Stéphane Guillaume

Personal information
- Date of birth: February 9, 1984 (age 42)
- Place of birth: Saint-Marc, Haiti
- Height: 6 ft 1 in (1.85 m)
- Position: Defender

Senior career*
- Years: Team / Apps / (Gls)
- 2002–2004: Aigle Noir
- 2005: Colorado Rapids / 0 / (0)
- 2006–2008: Miami FC / 24 / (0)
- 2009: Cleveland City Stars / 12 / (0)
- 2013–2015: Fort Lauderdale Strikers / 18 / (0)
- 2017: CASA Team Haiti

International career
- 2003–2009: Haiti / 29 / (0)

= Stéphane Guillaume =

Haitian footballer (born 1984)

Stéphane Guillaume (born February 9, 1984) is a Haitian former professional footballer who played as a defender.
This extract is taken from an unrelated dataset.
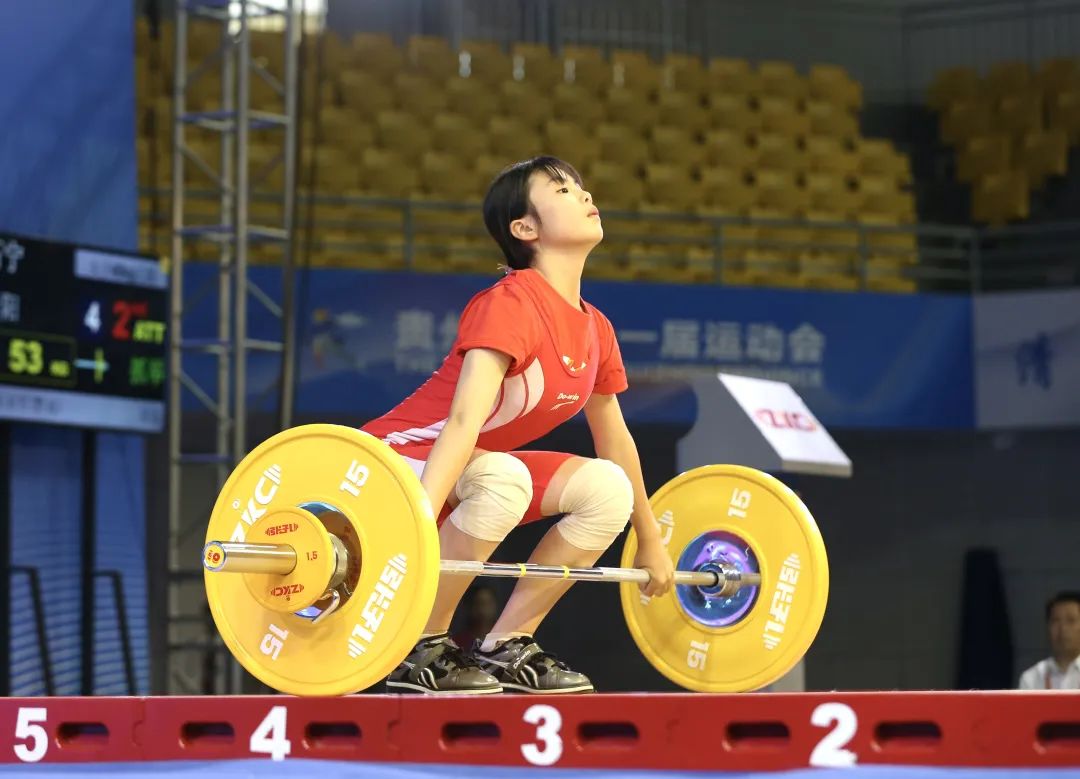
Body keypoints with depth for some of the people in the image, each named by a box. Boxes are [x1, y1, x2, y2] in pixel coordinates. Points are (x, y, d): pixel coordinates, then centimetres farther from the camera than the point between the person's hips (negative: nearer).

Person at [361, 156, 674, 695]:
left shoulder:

He spent most of his career playing in the MLS. At international level, he played for the Haiti national team.

==Club career==
Guillaume began his professional career with Aigle Noir AC in Ligue Haïtienne, before moving to MLS team Colorado Rapids in 2005. However, Guillaume was unable to play due to regulatory matters, and moved to Miami FC for its inaugural season in February 2006. He played in Miami for two years then He had a big right knee surgery which kept him out of the field for the 2008 season.
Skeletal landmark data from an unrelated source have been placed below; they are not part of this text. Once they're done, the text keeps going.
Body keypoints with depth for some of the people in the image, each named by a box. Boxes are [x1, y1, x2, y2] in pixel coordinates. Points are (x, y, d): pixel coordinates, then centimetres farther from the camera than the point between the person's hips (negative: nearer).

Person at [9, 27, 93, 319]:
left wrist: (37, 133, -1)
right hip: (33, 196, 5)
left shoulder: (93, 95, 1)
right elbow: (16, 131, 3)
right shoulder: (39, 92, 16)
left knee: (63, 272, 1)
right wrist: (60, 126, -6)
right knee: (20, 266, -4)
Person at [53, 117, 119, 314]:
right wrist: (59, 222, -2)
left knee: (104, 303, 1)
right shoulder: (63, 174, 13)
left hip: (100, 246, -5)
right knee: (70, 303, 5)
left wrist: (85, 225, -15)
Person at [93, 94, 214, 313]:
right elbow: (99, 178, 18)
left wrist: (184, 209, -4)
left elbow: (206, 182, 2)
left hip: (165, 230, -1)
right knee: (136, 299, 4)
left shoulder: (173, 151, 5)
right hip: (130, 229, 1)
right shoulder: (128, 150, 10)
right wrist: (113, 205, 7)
He signed with Cleveland City Stars on May 16, 2009, and made his debut for the team the same day, against Minnesota Thunder.

Guillaume returned to the United States in 2013, signing professional terms with Fort Lauderdale Strikers on March 29, 2013.

==International career==
Guillaume played for all the youth Haitian teams U-17, while playing for U-20 and U-23 teams Stephane was also playing for the major Haitian national team in a February 2003 friendly match against Peru. Guillaume was part of the Haiti team which won the 2007 Caribbean Nations Cup, and was in the Haiti squad at the 2007 CONCACAF Gold Cup.